Well, I’m glad to see that Windows 7 has the blue screen of death that we are all familiar with. At least some things don’t change, ever.
I was very excited yesterday to get Windows 7 installed on my system. I wiped out one of my partitions and started the install. Everything went well. I was able to get logged in, play around with the interface a bit, change the background, normal start up tasks.
I didn’t even need to install my graphics drivers, and it booted into beautiful 1440×900 resolution. However, as soon as I installed the drivers for my wireless card, everything came to a screeching halt.
The wireless card is sitting in one of my PCI slots, and the graphics card is in a PCI-E slot. When I disable the wireless card, or don’t try to send any traffic across it, the system works just fine. As soon as I connect to an access point and start sending significant amounts of data across it: Blue Screen! I’m guessing that it is an artifact from Vista: http://support.microsoft.com/KB/952681.

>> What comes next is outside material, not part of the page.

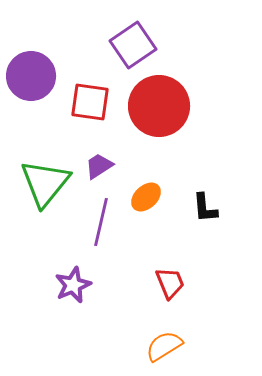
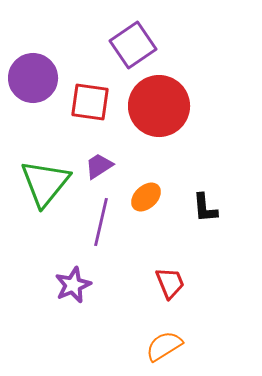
purple circle: moved 2 px right, 2 px down
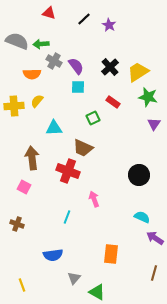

If you start blue screening in 7, you might want to check to see what you have in your PCI slots, and if something isn’t necessary disable it (or take it out of the computer). I had an interesting thing happen with the wireless card disabled in the hardware profiles: my video card had really bad performance. Video became very jittery.
I enjoyed the short time I’ve spent with 7, but not being able to access the Internet restricts what I can do with it. I’m thinking I might move my computer closer to my router to connect with a cable, but this can only be a temporary fix. I don’t think the people I live with would like me clutter the house with my computers! There is a bug report in Connect Microsoft for this now.